- Born: February 28, 1831
- Died: July 4, 1895 (aged 64)
- Known for: Inventor of the duplex system of telegraphy

= Joseph Barker Stearns =

Inventor

Joseph Barker Stearns (1831-1895) was the inventor of the duplex system of telegraphy.

==Biography==
Stearns was the son of Edward Ray and Eliza Tyler Barker Stearns of Weld, Maine. As a youth, he worked on a farm. He studied telegraphy at Newburyport, Massachusetts, where he became manager of the office. From 1855 to 1869, he was superintendent of the Fire Alarm Telegraph Company of Boston, Massachusetts and was the first to take out patents on the use of reversed currents in connection with the fire alarm signal system.

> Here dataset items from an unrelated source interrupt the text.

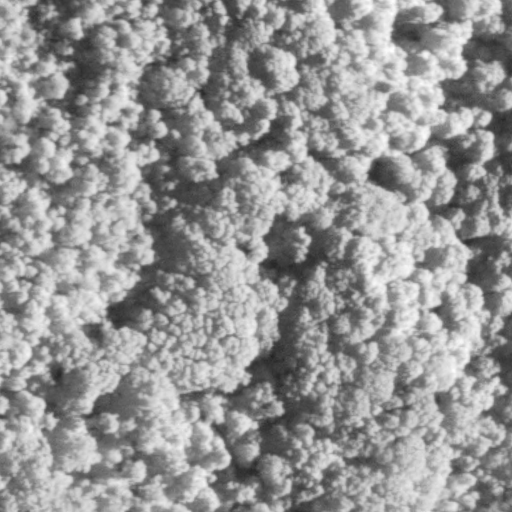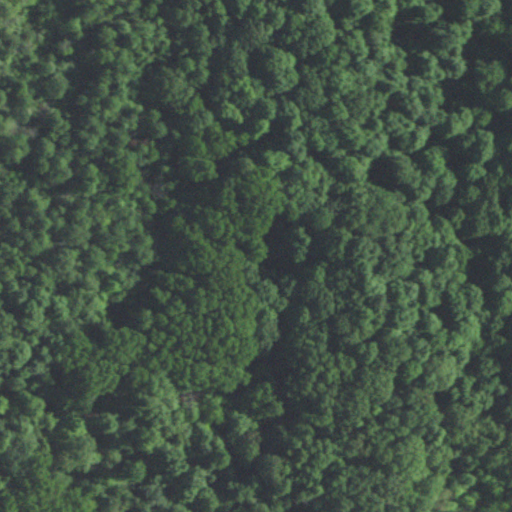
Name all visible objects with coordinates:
road: (256, 406)
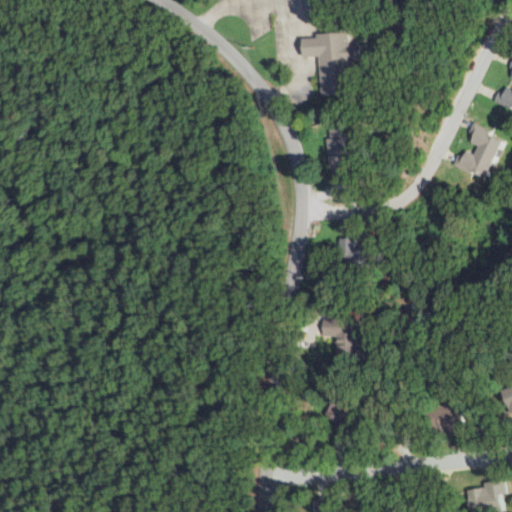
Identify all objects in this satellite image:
road: (295, 17)
building: (337, 59)
building: (507, 94)
road: (431, 142)
building: (345, 144)
building: (488, 150)
road: (303, 233)
building: (376, 249)
building: (354, 251)
building: (345, 334)
building: (353, 413)
road: (389, 460)
building: (494, 492)
building: (327, 507)
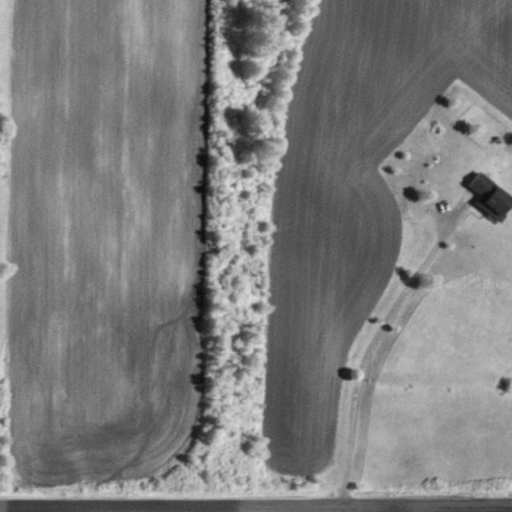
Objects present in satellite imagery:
building: (484, 194)
road: (368, 347)
road: (256, 503)
road: (390, 507)
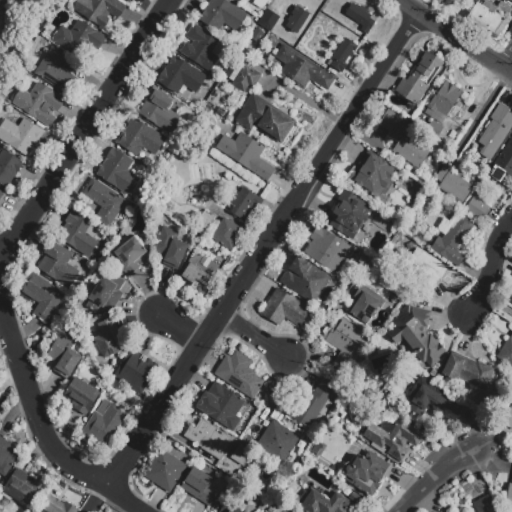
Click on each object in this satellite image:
building: (127, 0)
building: (321, 0)
building: (510, 0)
building: (3, 1)
building: (129, 1)
building: (510, 1)
building: (4, 2)
building: (265, 2)
building: (98, 10)
building: (100, 12)
building: (221, 14)
building: (359, 16)
building: (489, 16)
building: (222, 17)
building: (360, 17)
building: (267, 19)
building: (295, 19)
building: (268, 20)
building: (491, 20)
building: (294, 25)
building: (256, 35)
building: (77, 37)
road: (455, 37)
building: (80, 41)
building: (199, 47)
building: (202, 50)
building: (341, 54)
building: (343, 57)
road: (507, 61)
building: (54, 69)
building: (301, 69)
building: (302, 72)
building: (57, 74)
building: (180, 76)
building: (245, 77)
building: (419, 77)
building: (182, 79)
building: (246, 81)
building: (421, 81)
building: (441, 102)
building: (38, 103)
building: (39, 104)
building: (444, 104)
building: (158, 109)
building: (160, 112)
building: (265, 119)
building: (266, 121)
road: (86, 131)
building: (436, 131)
building: (494, 131)
building: (497, 133)
building: (20, 135)
building: (21, 137)
building: (139, 138)
building: (403, 140)
building: (141, 141)
building: (404, 142)
building: (245, 154)
building: (247, 157)
building: (505, 162)
building: (7, 167)
building: (8, 170)
building: (117, 171)
building: (119, 175)
building: (372, 176)
building: (381, 176)
building: (452, 184)
building: (454, 187)
building: (0, 192)
building: (1, 198)
building: (103, 201)
building: (105, 203)
building: (243, 204)
building: (246, 207)
building: (475, 208)
building: (477, 211)
building: (348, 215)
building: (349, 217)
building: (205, 225)
building: (78, 233)
building: (225, 233)
building: (81, 236)
building: (227, 237)
building: (451, 240)
building: (453, 243)
building: (169, 247)
building: (325, 248)
road: (262, 249)
building: (171, 250)
building: (328, 251)
building: (129, 254)
building: (130, 258)
building: (57, 264)
building: (426, 264)
building: (59, 267)
building: (199, 272)
building: (426, 275)
building: (201, 276)
road: (490, 278)
building: (304, 279)
building: (305, 282)
building: (105, 292)
building: (107, 295)
building: (41, 296)
building: (43, 298)
building: (510, 299)
building: (510, 300)
building: (364, 304)
building: (366, 306)
building: (283, 308)
building: (285, 311)
road: (182, 331)
building: (415, 333)
building: (417, 334)
road: (257, 336)
building: (107, 338)
building: (110, 341)
building: (345, 344)
building: (345, 344)
building: (506, 352)
building: (63, 355)
building: (507, 356)
building: (65, 359)
building: (133, 370)
building: (466, 370)
building: (468, 373)
building: (137, 374)
building: (240, 374)
building: (242, 378)
building: (80, 395)
building: (83, 398)
building: (425, 398)
building: (430, 399)
building: (313, 402)
building: (220, 405)
building: (312, 407)
building: (454, 408)
building: (225, 409)
building: (509, 415)
building: (508, 420)
building: (103, 422)
road: (40, 424)
building: (105, 426)
building: (392, 437)
building: (207, 438)
building: (341, 439)
building: (394, 439)
building: (276, 440)
building: (209, 441)
building: (278, 444)
building: (241, 454)
building: (5, 456)
building: (6, 459)
building: (163, 470)
building: (166, 473)
building: (364, 473)
building: (364, 475)
road: (436, 477)
building: (21, 486)
building: (198, 486)
building: (200, 489)
building: (24, 491)
building: (509, 493)
building: (510, 496)
road: (98, 499)
building: (328, 502)
building: (53, 505)
building: (328, 505)
building: (484, 505)
building: (486, 505)
building: (55, 506)
building: (262, 506)
building: (227, 508)
building: (271, 509)
building: (229, 510)
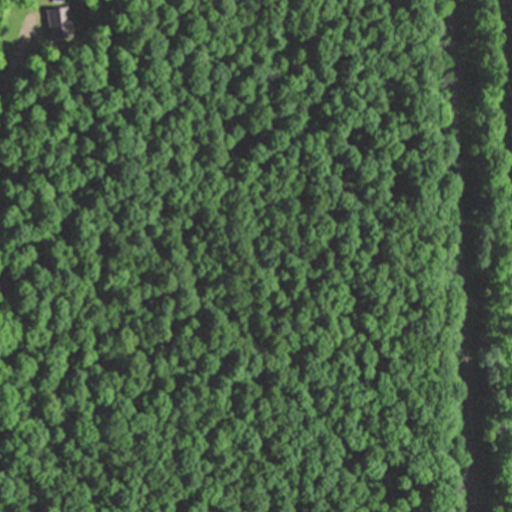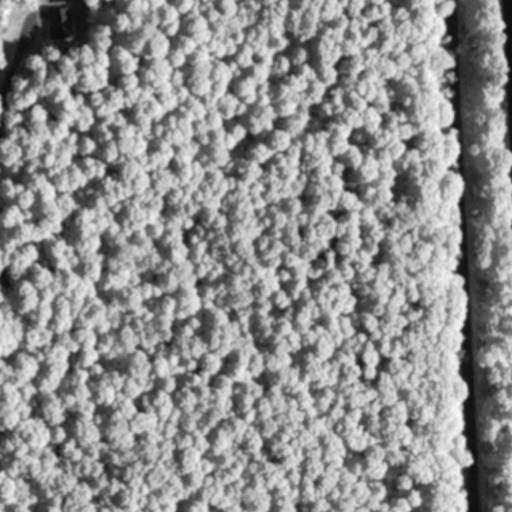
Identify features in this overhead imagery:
building: (57, 21)
road: (509, 49)
road: (456, 256)
road: (0, 285)
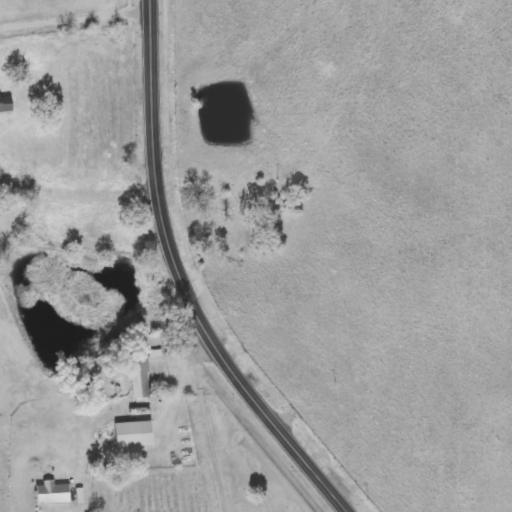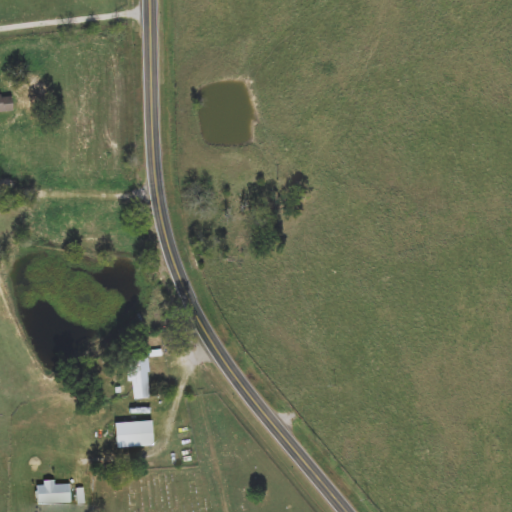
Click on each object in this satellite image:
road: (78, 20)
road: (80, 197)
road: (183, 281)
building: (139, 374)
building: (139, 374)
road: (214, 438)
park: (205, 473)
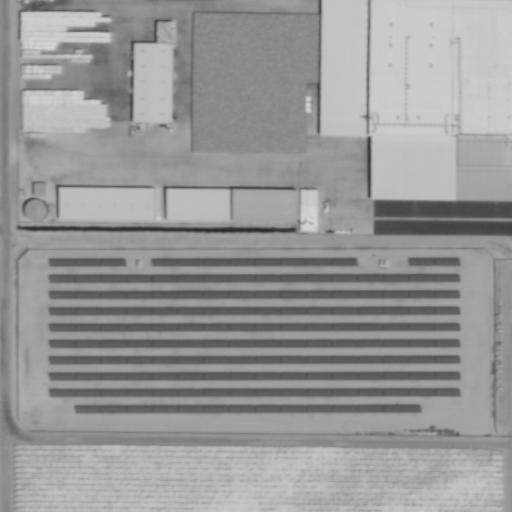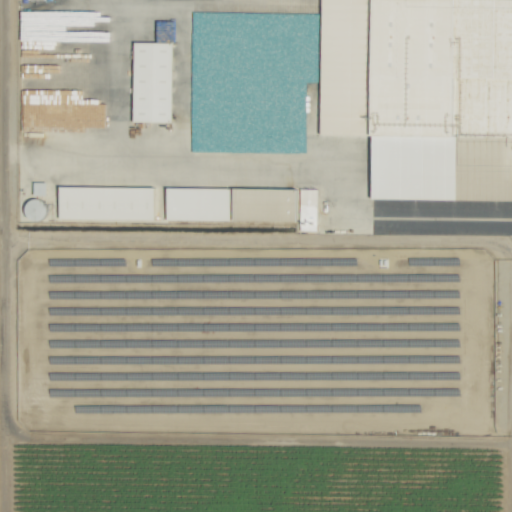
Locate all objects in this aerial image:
building: (152, 80)
road: (303, 173)
building: (106, 202)
building: (231, 203)
building: (308, 209)
crop: (256, 256)
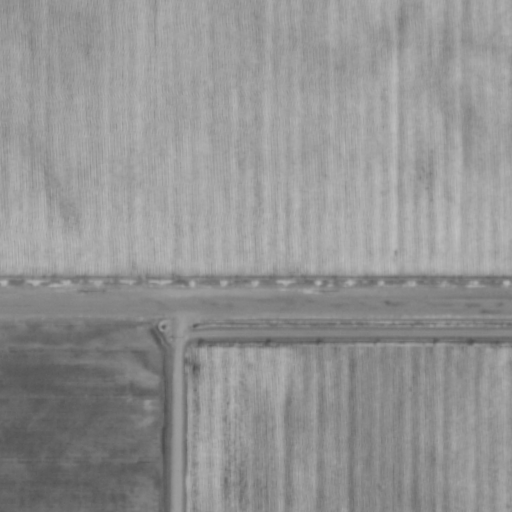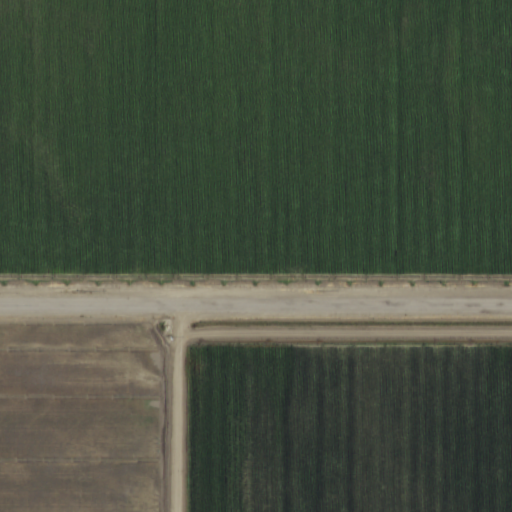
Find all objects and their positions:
road: (256, 309)
road: (152, 411)
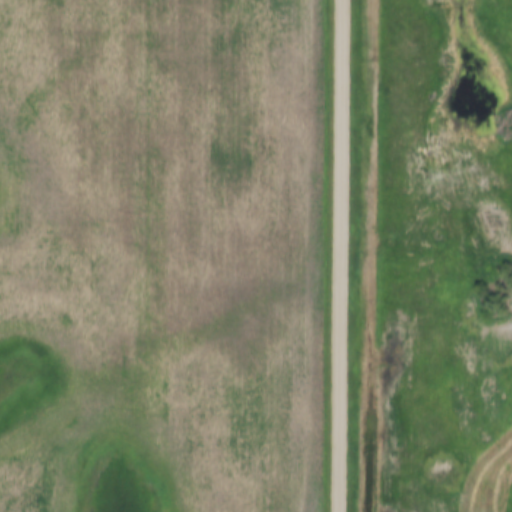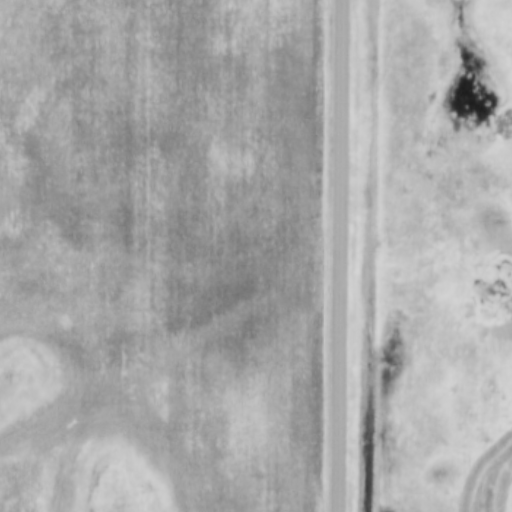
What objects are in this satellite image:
road: (344, 256)
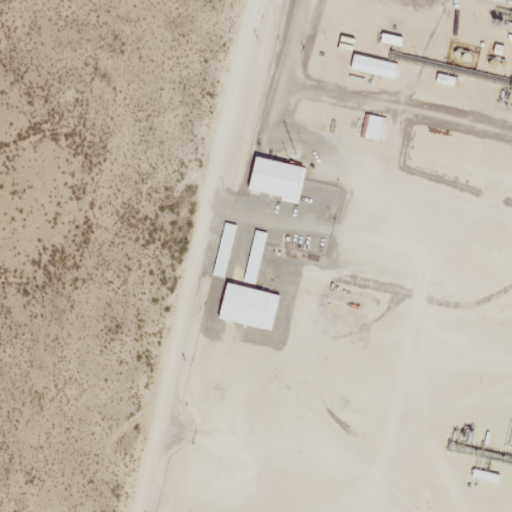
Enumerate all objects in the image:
building: (376, 66)
building: (375, 127)
building: (279, 179)
building: (226, 250)
road: (200, 256)
building: (257, 257)
building: (251, 307)
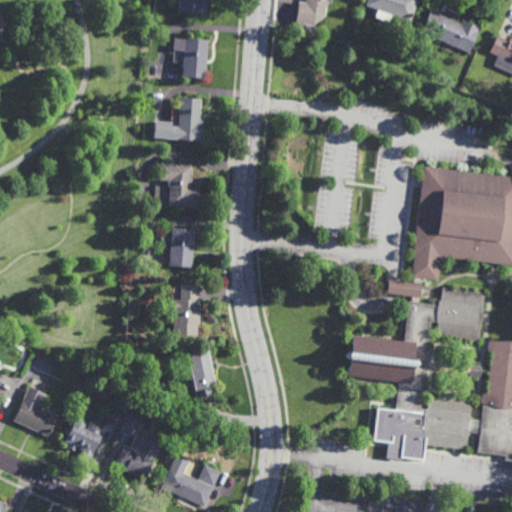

Stearns was president of Franklin Telegraph Co. from 1869 to 1871, during which time he invented the first practical system of duplex telegraphy and saw it successfully applied to the English, French and Belgian lines. Two years later this system was used for the Atlantic cables. He sold rights under his duplex patents to the Western Union Telegraph and Cable Companies, receiving large royalties for the use of his inventions from governments in England, France, Italy, Spain, Belgium, Russia and India, and several submarine cable companies. From 1879 to 1880, he was employed as engineer by the Mexican Telegraph Company in making, laying, and putting into operation the cables of that company between Galveston, Texas, and Veracruz, Mexico. In 1881, he performed a similar service for the Central and South American Telegraph Company, whose cables extended from the Isthmus of Tehuantepec in Mexico to Callao, Peru, in all between 4,000 and 5,000 miles. This work he completed in 1882.

He retired from active business in 1885 and settled in Camden, Maine. There he had a library of 10,000 volumes, and a collection of Chiriquí Province pottery, which was exhibited at the Smithsonian Institution in Washington, D.C. He also had a collection of carved ivories which was exhibited at the Metropolitan Museum of Art in New York City. He died in Camden.

==Family==
He had eight children. He got married on January 8, 1853, to Lois M. Brooks of Putney, Vermont (born June 4, 1827; died July 29, 1861, in South Boston), then married Frances Amanda Edmonds of Portsmouth, New Hampshire (born January 16, 1838) on June 6, 1866.

==Honors==
In 1872, the American Institute of New York awarded him the Great Medal of Honor for the invention of the duplex telegraph.